## Exercise
Every line from the one with "FUND-446, due: Jun 6 -> May 30" to the end of the entries, both included, is to be copied exactly; the other lines stay out.

Stored data
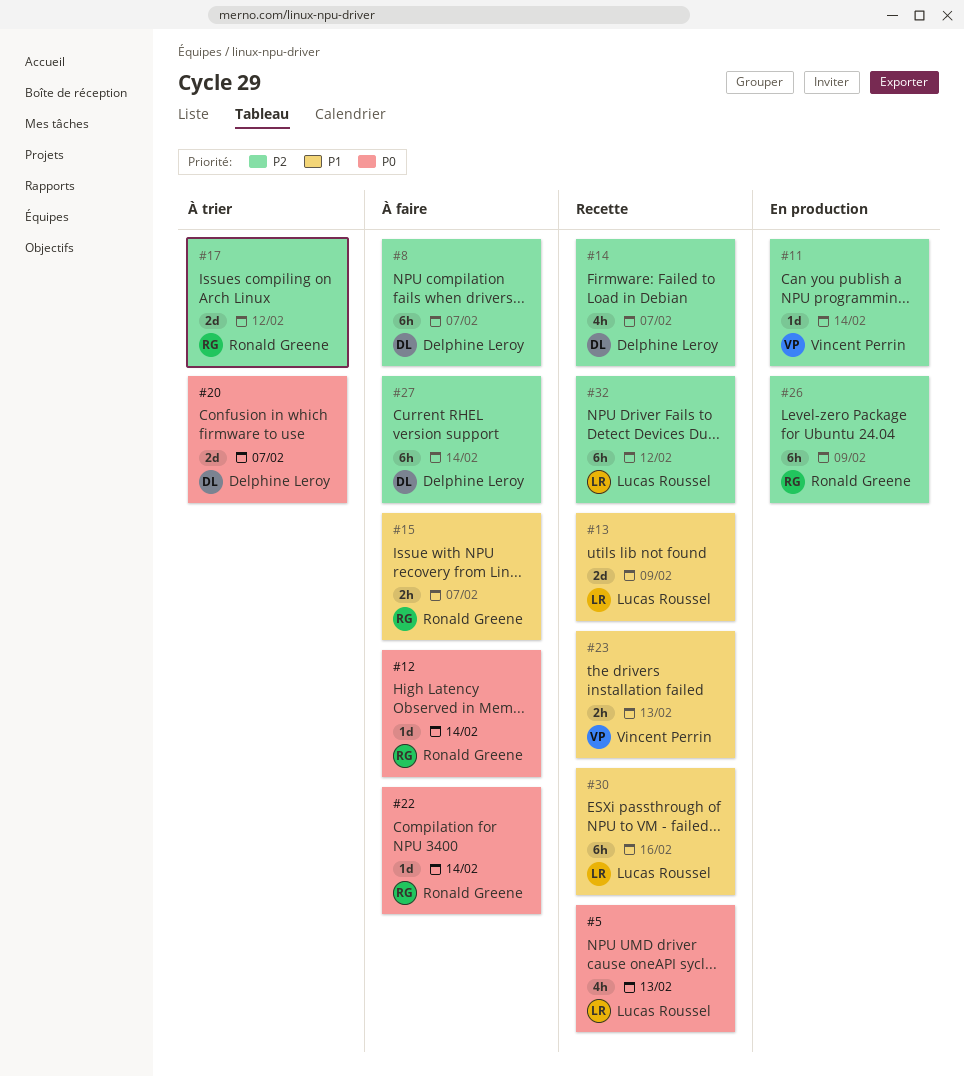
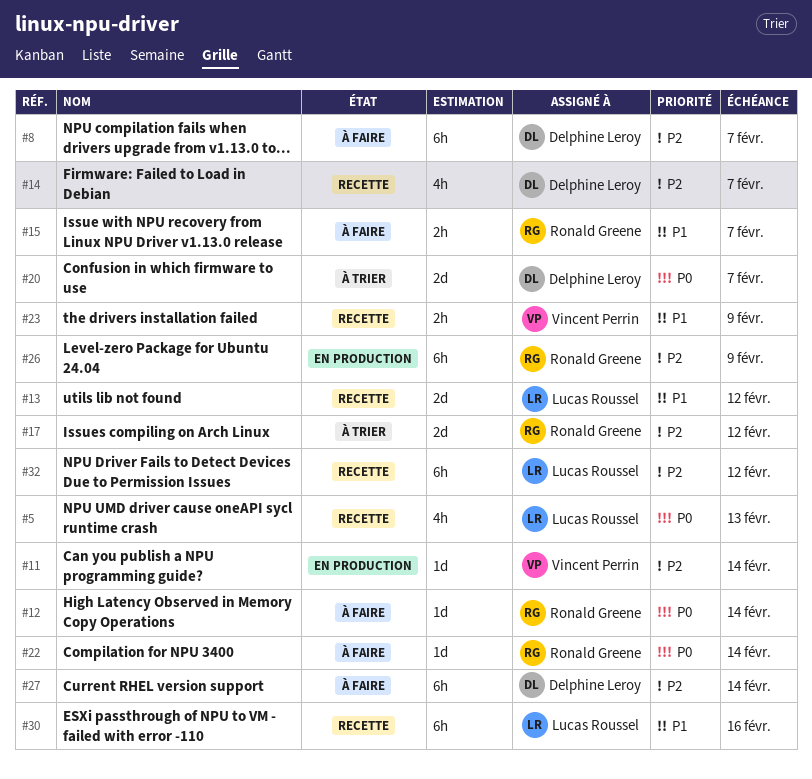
#13, due: Feb 9 -> Feb 12
#23, due: Feb 13 -> Feb 9

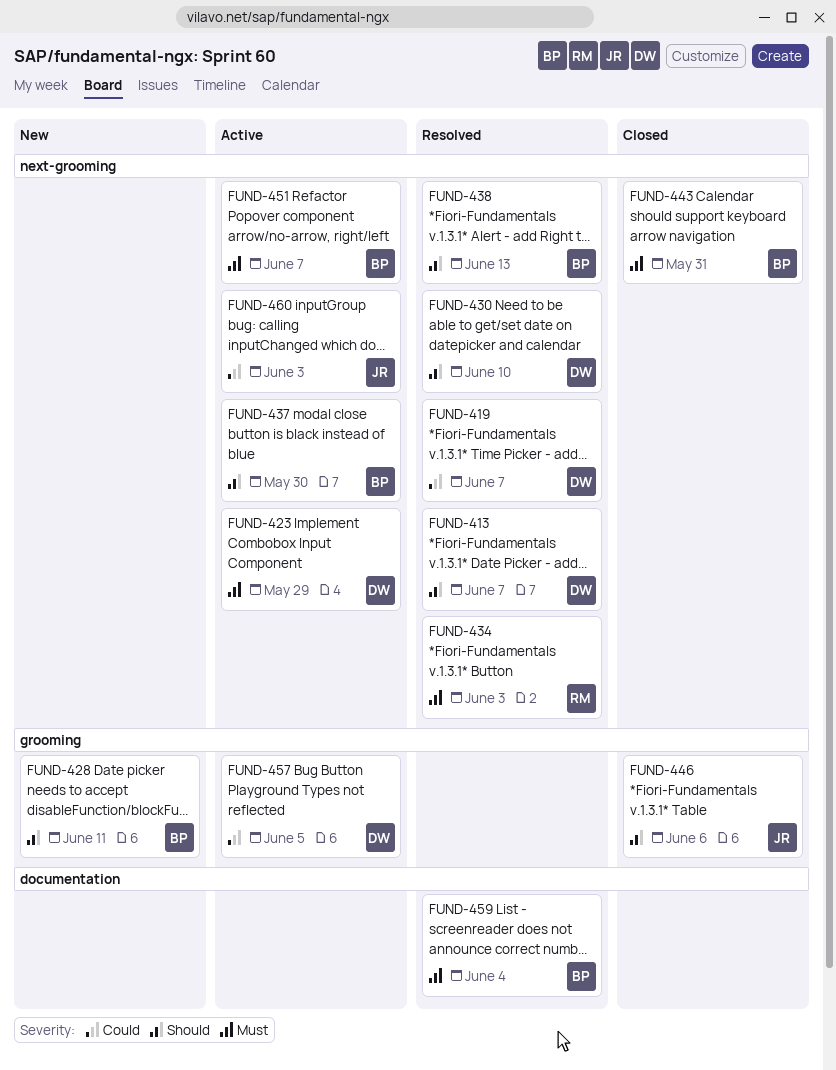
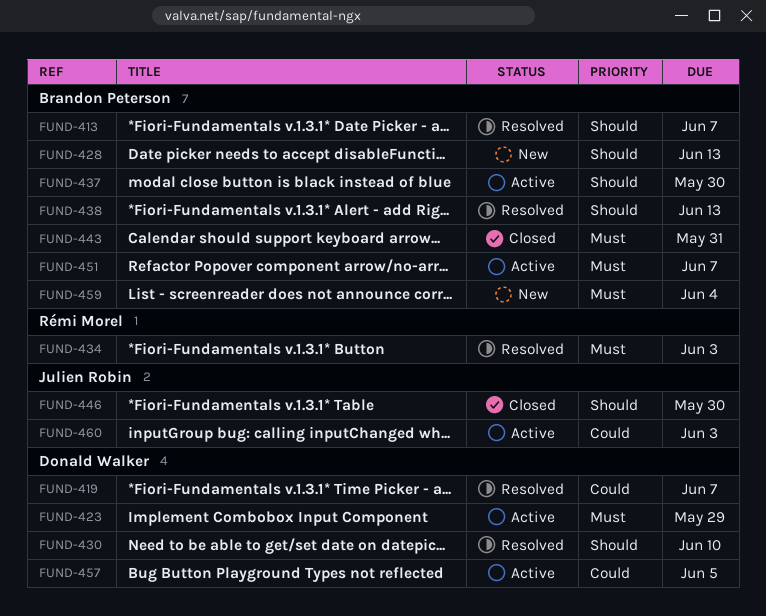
FUND-413, owner: Donald Walker -> Brandon Peterson
FUND-428, due: Jun 11 -> Jun 13
FUND-446, due: Jun 6 -> May 30
FUND-459, status: Resolved -> New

## Answer
FUND-446, due: Jun 6 -> May 30
FUND-459, status: Resolved -> New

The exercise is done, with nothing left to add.